Qualifiant « d’illégale » l’audience consacrée à la destitution potentielle de Ben Gvir, Levin a affirmé « qu’aucun juge ou procureur général n’a le pouvoir de remplacer la Knesset et le Premier ministre, et de déterminer qui occupera un poste de ministre ». Le fait que Baharav-Miara choisisse de s’engager dans cette voie à ce moment précis, a-t-il écrit, « prouve une fois encore qu’elle n’est apte à occuper aucun poste. Sa présence porte atteinte à l’effort de guerre ».
Yair Golan, chef du parti d’opposition Les Démocrates, a apporté son soutien à Baharav-Miara, qualifiant Ben Gvir de « criminel condamné, de pyromane dangereux qui a pris le contrôle de la police israélienne ».
« Un tel individu doit être immédiatement démis de toute fonction décisionnelle – et a fortiori au sein de l’institution qui est chargée de l’application de la loi en Israël », a-t-il écrit sur le réseau social X.
Une audience, à la Haute Cour, qui sera consacrée aux requêtes qui appellent à la destitution de Ben Gvir est prévue en date du 24 mars.

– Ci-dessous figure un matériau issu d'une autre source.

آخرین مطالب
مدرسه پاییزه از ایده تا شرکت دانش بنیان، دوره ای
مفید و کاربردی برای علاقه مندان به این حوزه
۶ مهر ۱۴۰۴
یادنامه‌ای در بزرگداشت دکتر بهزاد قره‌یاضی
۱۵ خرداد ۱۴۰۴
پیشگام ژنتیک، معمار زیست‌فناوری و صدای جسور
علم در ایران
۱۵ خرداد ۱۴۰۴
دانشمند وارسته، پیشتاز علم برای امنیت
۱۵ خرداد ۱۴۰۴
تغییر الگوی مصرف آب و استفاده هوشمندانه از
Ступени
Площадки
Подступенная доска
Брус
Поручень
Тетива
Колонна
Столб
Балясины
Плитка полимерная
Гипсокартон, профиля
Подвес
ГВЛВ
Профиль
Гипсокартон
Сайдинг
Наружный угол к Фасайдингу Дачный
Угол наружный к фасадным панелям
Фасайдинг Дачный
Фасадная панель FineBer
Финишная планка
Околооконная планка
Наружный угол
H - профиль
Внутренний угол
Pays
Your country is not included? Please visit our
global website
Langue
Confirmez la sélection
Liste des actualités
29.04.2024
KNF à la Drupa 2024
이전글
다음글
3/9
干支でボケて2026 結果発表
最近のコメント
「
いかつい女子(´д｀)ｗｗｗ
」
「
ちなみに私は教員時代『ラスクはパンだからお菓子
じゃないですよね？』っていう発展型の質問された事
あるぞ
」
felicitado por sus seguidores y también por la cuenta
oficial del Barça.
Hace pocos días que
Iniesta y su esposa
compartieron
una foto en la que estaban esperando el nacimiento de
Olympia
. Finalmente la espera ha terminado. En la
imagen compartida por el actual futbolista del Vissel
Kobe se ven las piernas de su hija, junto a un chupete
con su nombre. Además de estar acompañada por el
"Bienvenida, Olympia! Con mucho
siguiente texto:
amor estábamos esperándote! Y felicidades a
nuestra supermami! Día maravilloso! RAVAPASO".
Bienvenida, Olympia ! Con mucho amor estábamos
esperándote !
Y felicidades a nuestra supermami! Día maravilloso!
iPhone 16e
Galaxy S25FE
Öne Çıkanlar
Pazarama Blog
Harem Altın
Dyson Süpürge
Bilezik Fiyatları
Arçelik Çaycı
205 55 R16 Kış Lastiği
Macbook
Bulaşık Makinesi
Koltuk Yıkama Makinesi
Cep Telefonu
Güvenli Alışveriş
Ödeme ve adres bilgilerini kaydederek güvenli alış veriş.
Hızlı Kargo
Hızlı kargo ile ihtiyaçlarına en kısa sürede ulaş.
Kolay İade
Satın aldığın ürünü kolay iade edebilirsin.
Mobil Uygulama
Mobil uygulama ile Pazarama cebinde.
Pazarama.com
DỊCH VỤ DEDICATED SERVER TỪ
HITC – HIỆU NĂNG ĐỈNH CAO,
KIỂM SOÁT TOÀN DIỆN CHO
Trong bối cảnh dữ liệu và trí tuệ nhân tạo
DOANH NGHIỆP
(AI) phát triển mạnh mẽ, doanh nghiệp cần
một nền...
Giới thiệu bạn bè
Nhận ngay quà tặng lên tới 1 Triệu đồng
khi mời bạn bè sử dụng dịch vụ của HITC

Baharav-Miara a déjà, dans le passé, accusé Ben Gvir d’exercer une influence indue sur la police – les forces de l’ordre sont censées travailler de manière indépendante – et elle a indiqué qu’il avait violé les termes d’un compromis qui avait été conclu entre les deux parties, l’année dernière. Ben Gvir, de son côté, a affirmé qu’il respectait la volonté des électeurs qui l’ont élu et il a qualifié la procureure-générale de « criminelle ».
Au mois de décembre dernier, Baharav-Miara avait fait savoir, dans une lettre écrite à Netanyahu, que les requêtes contre Ben Gvir pouvaient se prévaloir d’une « base factuelle et juridique » en raison des agissements du ministre.
Elle avait souligné que la Cour avait approuvé la nomination de Ben Gvir au mois de décembre 2022, lors de la formation du gouvernement, malgré les requêtes qui avaient affirmé qu’il n’était pas apte à superviser la police en raison de ses antécédents de propos racistes et de son casier judiciaire. Le ministre d’extrême-droite avait notamment été condamné, dans le passé, pour avoir soutenu un groupe terroriste juif.